There Is No Exchange! (11.15.05--Heart and Soul!--2 Chronicles15:14-15)
Life is full of the tentative. It would seem that the ability to be decisive is fast becoming a relic; replaced instead with a sleek, stream-lined, today’s-age, model that places indecisiveness as the norm and decisiveness as the archaic and irrelevant.
There was a day when a man went into a hardware store for a screw or a part and he went there with the conviction to get the right thing; to make one purchase without the thought of having to make a return transaction. That was a day when returning something because you had purchased incorrectly was something to be avoided. Having to go back to the store, hat in hand, with the wrong purchase item was an embarrassment. It meant that you, perhaps, had made the purchase in error--that you had not put adequate planning or understanding into the decision to select that item. “May I return this?” This was a real question, not a foregone conclusion. It was uttered in apology, not a bland expectation that somehow you had the right to be wrong. Being committed to do what was right in the first place meant that this was not only a “head” purchase but that it was also a “heart” purchase.

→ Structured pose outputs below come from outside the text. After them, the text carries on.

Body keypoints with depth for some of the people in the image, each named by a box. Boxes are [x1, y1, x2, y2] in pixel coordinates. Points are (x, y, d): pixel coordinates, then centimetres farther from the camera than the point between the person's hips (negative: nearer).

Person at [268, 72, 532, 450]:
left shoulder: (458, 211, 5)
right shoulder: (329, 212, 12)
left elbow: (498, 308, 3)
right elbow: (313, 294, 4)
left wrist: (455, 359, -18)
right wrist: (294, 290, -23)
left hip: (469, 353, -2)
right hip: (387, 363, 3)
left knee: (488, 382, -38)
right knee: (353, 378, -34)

Pliny the Elder, was a Roman writer who lived during the same time period as Jesus. He told a story of the setting of an obelisk, which when erect would stand 99 feet tall. Twenty thousand workers where chosen to pull on the ropes and activate the hoisting apparatus. There was great responsibility and risk in the operation. Just one error could cause the obelisk to fall, ruining years of work. The King demanded one act which insured the complete attention and best direction of the engineer. He ordered the engineer’s own son to be strapped to the apex of the obelisk, so that his heart as well as his head would be given to the task. (Pulpit Helps, August, 1992, p. 14.)

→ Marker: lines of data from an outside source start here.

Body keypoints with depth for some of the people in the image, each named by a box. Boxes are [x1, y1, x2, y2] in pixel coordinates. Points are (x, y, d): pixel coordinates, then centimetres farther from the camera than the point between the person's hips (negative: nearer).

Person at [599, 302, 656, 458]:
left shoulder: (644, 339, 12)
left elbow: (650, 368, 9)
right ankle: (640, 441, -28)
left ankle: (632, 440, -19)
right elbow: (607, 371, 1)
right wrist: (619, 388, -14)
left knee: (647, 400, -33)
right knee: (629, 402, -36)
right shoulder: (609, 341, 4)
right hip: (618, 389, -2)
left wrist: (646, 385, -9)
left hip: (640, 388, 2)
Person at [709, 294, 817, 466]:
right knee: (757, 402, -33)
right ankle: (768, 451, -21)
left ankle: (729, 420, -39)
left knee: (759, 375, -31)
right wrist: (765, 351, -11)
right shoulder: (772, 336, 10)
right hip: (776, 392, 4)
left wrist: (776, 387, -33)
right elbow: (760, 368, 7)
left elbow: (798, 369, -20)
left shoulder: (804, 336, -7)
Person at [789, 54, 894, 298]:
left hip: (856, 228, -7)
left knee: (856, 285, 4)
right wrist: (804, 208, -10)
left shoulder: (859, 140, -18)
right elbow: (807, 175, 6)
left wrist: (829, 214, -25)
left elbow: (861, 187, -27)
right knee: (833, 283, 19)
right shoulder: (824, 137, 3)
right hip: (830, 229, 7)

Commitment means becoming a part of what we do not just accessory to it. When we make a decision to follow some course of action, it should be a decision based on head and heart knowledge. Sure, there will always be the possibility of error in this life. Sometimes we buy the wrong screw because we made a genuine mistake. That happens. But, to live life as if it is something that we can nonchalantly “return” if we don’t like it, is not wise. Being tentative and indecisive may be the way of the world but it is not the way of the Cross. Each of us needs to take responsibility for how we live our lives. That means we need to take each day, each hour, every minute and second seriously. This is the only life we have and there is no going back to exchange it for another.